** Directive **
Return all lines from the listing below in which "pixels" appears.
------------------------------------------------
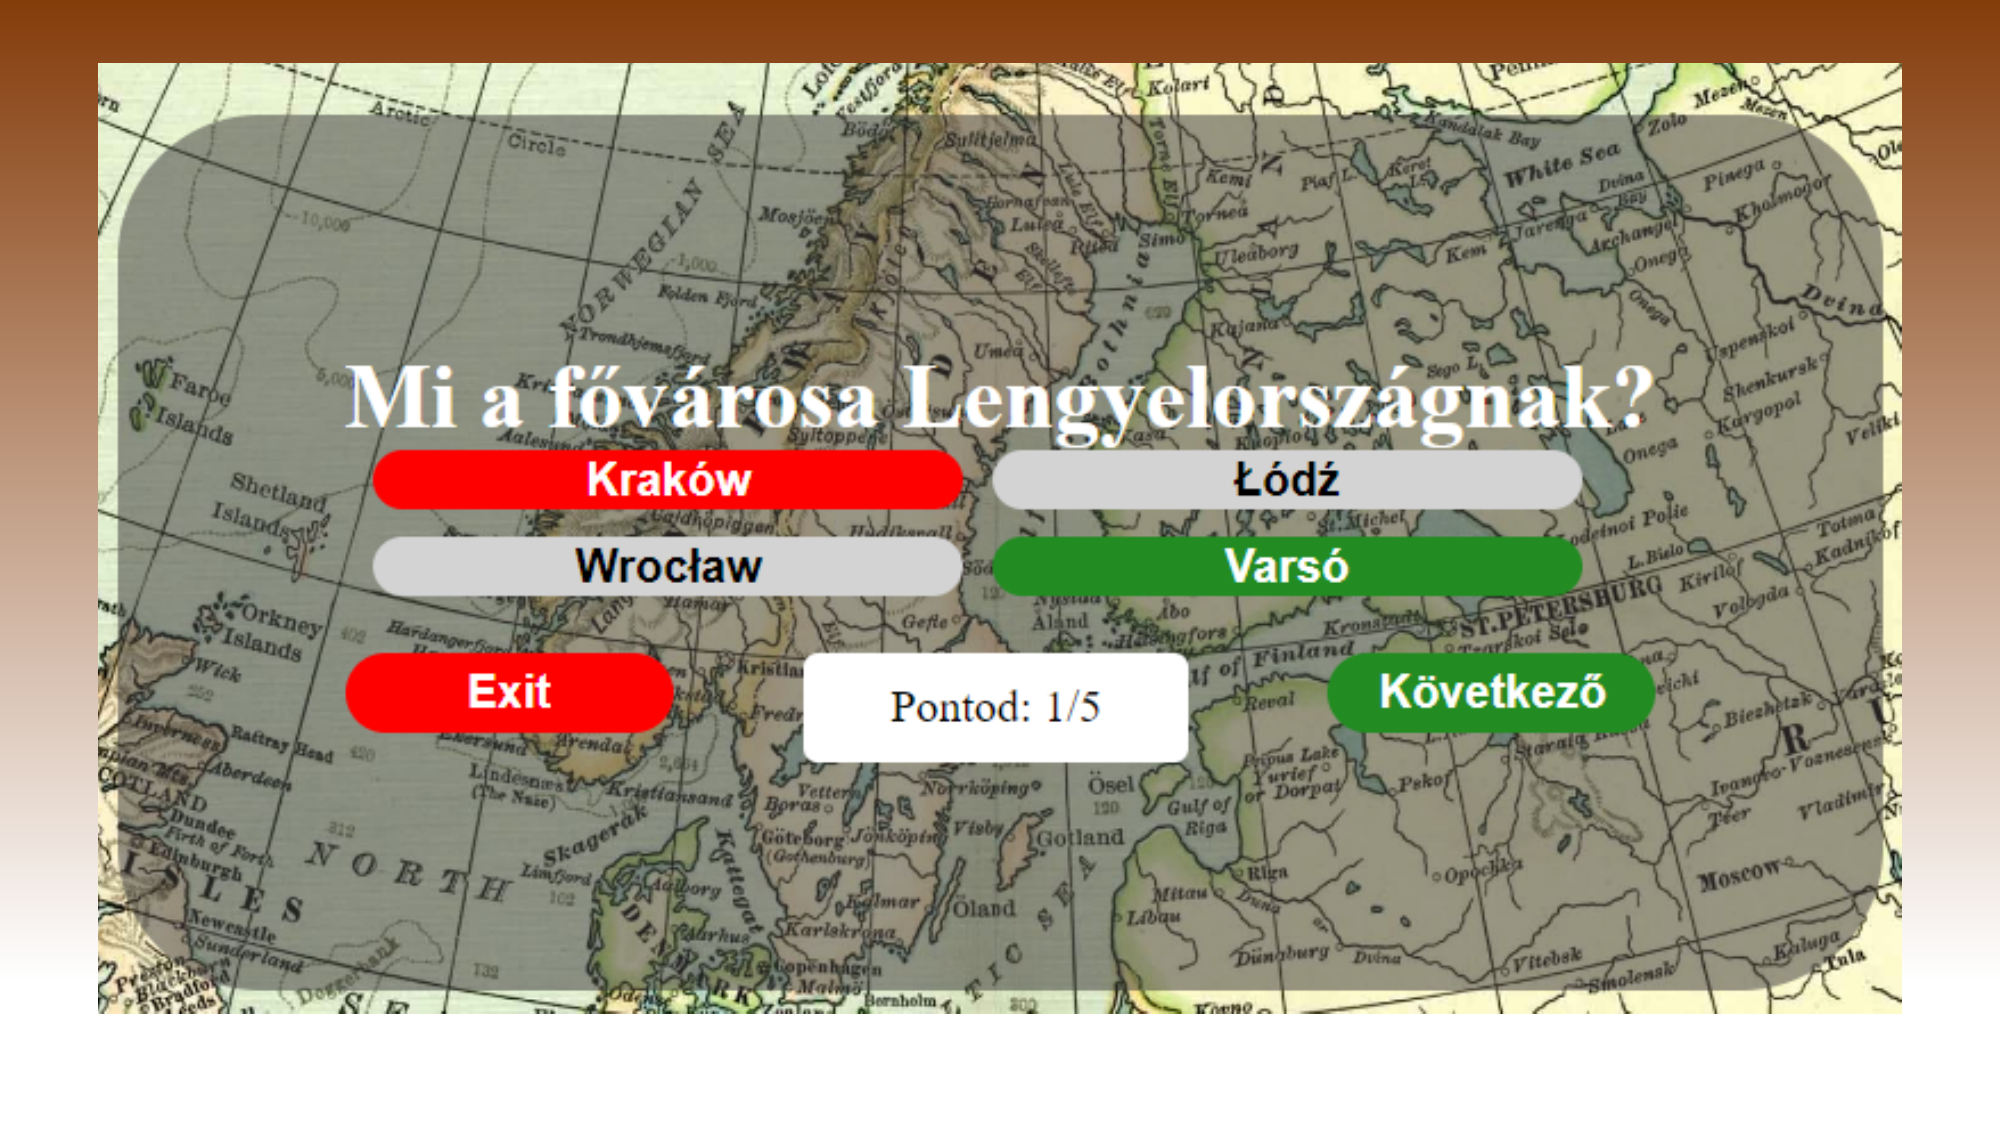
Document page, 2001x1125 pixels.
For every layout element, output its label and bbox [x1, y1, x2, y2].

picture [98, 63, 1902, 1014]
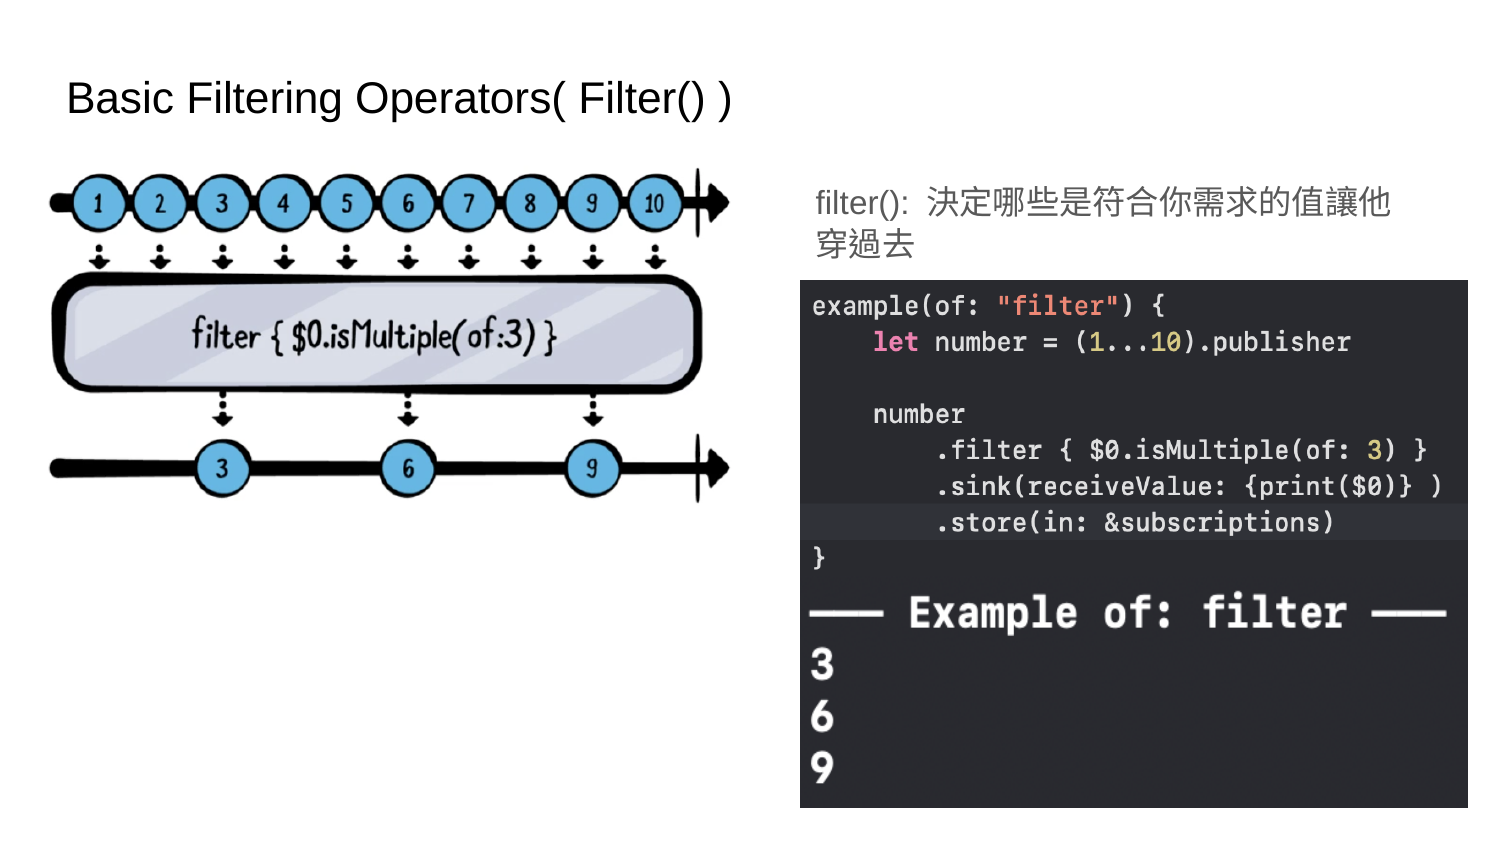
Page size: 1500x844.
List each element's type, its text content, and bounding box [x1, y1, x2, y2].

list filter(): 決定哪些是符合你需求的值讓他穿過去 [800, 163, 1416, 280]
picture [800, 280, 1468, 808]
title Basic Filtering Operators( Filter() ) [51, 44, 1449, 139]
picture [24, 163, 751, 513]
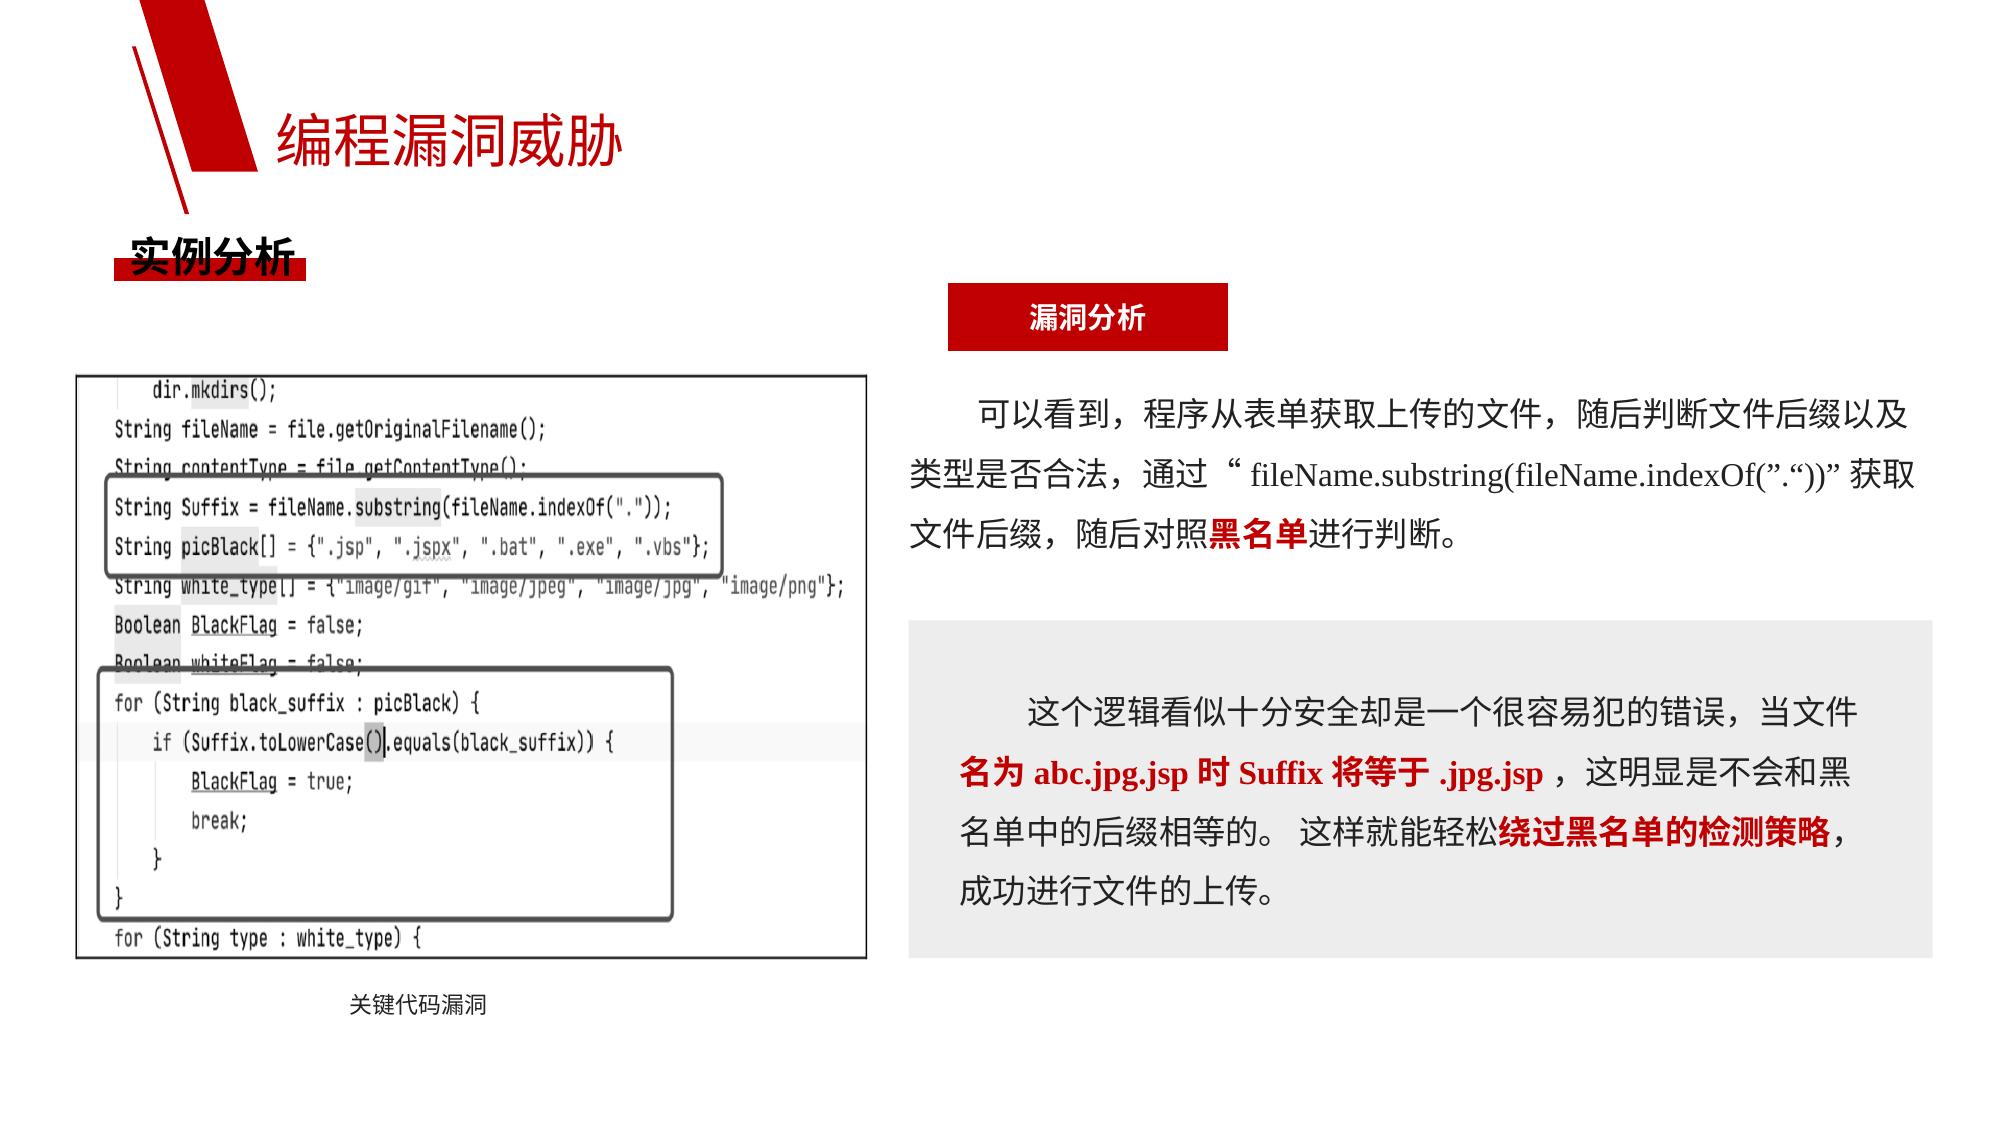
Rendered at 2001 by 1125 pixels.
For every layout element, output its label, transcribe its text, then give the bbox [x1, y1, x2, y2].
------------------------------------------------
** Exercise output **
Document page, 2001x1125 pixels.
Rendered at 2001 by 1125 pixels.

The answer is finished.